Author's visage as a feline
When­ever I find my will to live be­com­ing too strong, I read Peter Watts.
—James Nicoll

About the Au­thor

Peter Watts is an awk­ward hy­brid of bi­ol­o­gist, sci­ence-fic­tion au­thor, and (ac­cord­ing to the US De­part­ment of Home­land Se­cu­rity) con­victed felon/tew­wow­ist. In ad­di­tion to a num­ber of ac­co­lades for sci­ence fic­tion, he has won minor awards in fields as di­verse as ma­rine mam­mal re­search and video doc­u­men­tary. None of these have gone to his head since they never in­volved a lot of cash.

He spent ten years get­ting a bunch of de­grees in the eco­phys­i­ol­ogy of ma­rine mam­mals and an­other ten try­ing to make a liv­ing on those qual­i­fi­ca­tions with­out be­com­ing a whore for spe­cial-in­ter­est groups. This proved some­what tougher than it looked; through­out the nineties he was paid by the an­i­mal wel­fare move­ment to de­fend ma­rine mam­mals; by the US fish­ing in­dus­try to sell them out; and by the Cana­dian gov­ern­ment to ig­nore them. He even­tu­ally de­cided that since he was fic­tion­al­is­ing sci­ence any­way, he might as well add some char­ac­ters and plot and try sell­ing to a wider mar­ket than the Jour­nal of The­o­ret­i­cal Bi­ol­ogy—al­though he re­tains the aca­d­e­mic habit of ap­pend­ing ex­ten­sive tech­ni­cal bib­li­ogra­phies onto his nov­els, both to con­fer a ve­neer of cred­i­bil­ity and to cover his ass against nit­pick­ers. (The same sad legacy per­sists in his c.v., which he dili­gently main­tains in Acad­emese even though, by now, his chances of get­ting a uni­ver­sity re­search post are on a par with those of scor­ing a date with Zoe Saldana.)

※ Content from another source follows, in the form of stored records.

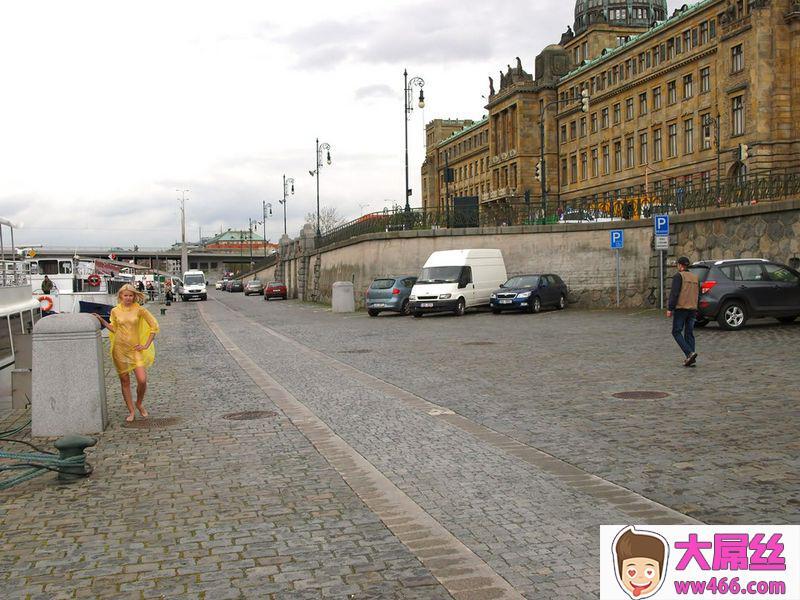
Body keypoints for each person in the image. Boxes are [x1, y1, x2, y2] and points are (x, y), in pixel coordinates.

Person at [93, 283, 160, 423]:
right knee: (125, 381)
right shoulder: (115, 311)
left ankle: (139, 403)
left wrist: (146, 345)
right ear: (120, 296)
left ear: (134, 296)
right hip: (120, 349)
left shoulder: (140, 310)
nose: (128, 298)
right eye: (125, 295)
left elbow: (154, 326)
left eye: (131, 295)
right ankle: (131, 410)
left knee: (142, 379)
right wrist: (102, 321)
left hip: (135, 349)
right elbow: (115, 329)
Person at [666, 257, 700, 367]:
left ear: (680, 265)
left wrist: (670, 308)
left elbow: (674, 293)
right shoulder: (695, 277)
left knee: (676, 332)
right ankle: (691, 358)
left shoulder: (678, 276)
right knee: (689, 333)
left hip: (681, 308)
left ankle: (689, 353)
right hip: (693, 309)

Watts’ first book (Starfish) was a NY Times No­table Book, while his sixth (Blind­sight)—a philo­soph­i­cal ru­mi­na­tion on the na­ture of con­scious­ness with an un­healthy focus on space vam­pires—has be­come a core text in di­verse un­der­grad­u­ate courses rang­ing from phi­los­o­phy to neu­ropsych, and is ru­mored to have ended up in the oc­ca­sional Real Neuro Lab. It also made the final bal­lot for a shit­load of do­mes­tic genre awards in­clud­ing the Hugo, win­ning ex­actly none of them (al­though it con­tin­ues to win awards over­seas, seven years later). This may re­flect a cer­tain crit­i­cal di­vide re­gard­ing Watts’ work in gen­eral; his bi­par­tite novel βehe­moth, for ex­am­ple, was praised by Pub­lisher’s Weekly as an “adren­a­line-charged fu­sion of Clarke’s The Deep Range and Gib­son’s Neu­ro­mancer”, while being si­mul­ta­ne­ously de­cried by Kirkus as “ut­terly re­pel­lent… hor­rific porn”. Watts hap­pily em­braces the truth of both views.

His shorter work has also picked up tro­phies in a va­ri­ety of ju­ris­dic­tions, no­tably a Hugo (pos­si­bly due to fan out­rage over an al­ter­ca­tion with US bor­der guards in 2009), a Shirley Jack­son (pos­si­bly due to fan sym­pa­thy over nearly dying of flesh-eat­ing dis­ease in 2011), and some dick-ass Cana­dian award of which none of you have ever heard. Much of it is freely avail­able on this very site, al­though you’re wel­come to buy the Great­est-Hits pack­age Be­yond the Rift (from Tachyon) if you like phys­i­cal arte­facts, or the more com­pre­hen­sive Odtrutka na op­tymizm (“An An­ti­dote for Op­ti­mism”, from MAG) if you’re a com­pletist and you speak Pol­ish. The video-game nov­el­iza­tion Cr­y­sis: Le­gion (Del Rey) is not re­quired read­ing, but has its own tawdry charm.

Watts’ work is avail­able in 24 lan­guages, has made it into 36 Best-of-Year volumes, and been nominated for sixty awards in a dozen jurisdictions. His (somewhat smaller) list of 22 actual wins includes the Hugo, the Jackson, and the Seiun. De­scribed by the Globe & Mail as “one of the very best [hard-sf writ­ers] alive”, the over­all ef­fect of his prose is per­haps best summed up by critic James Nicoll, quoted above.

Peter Watts is actually a lot more cheer­ful than you might ex­pect.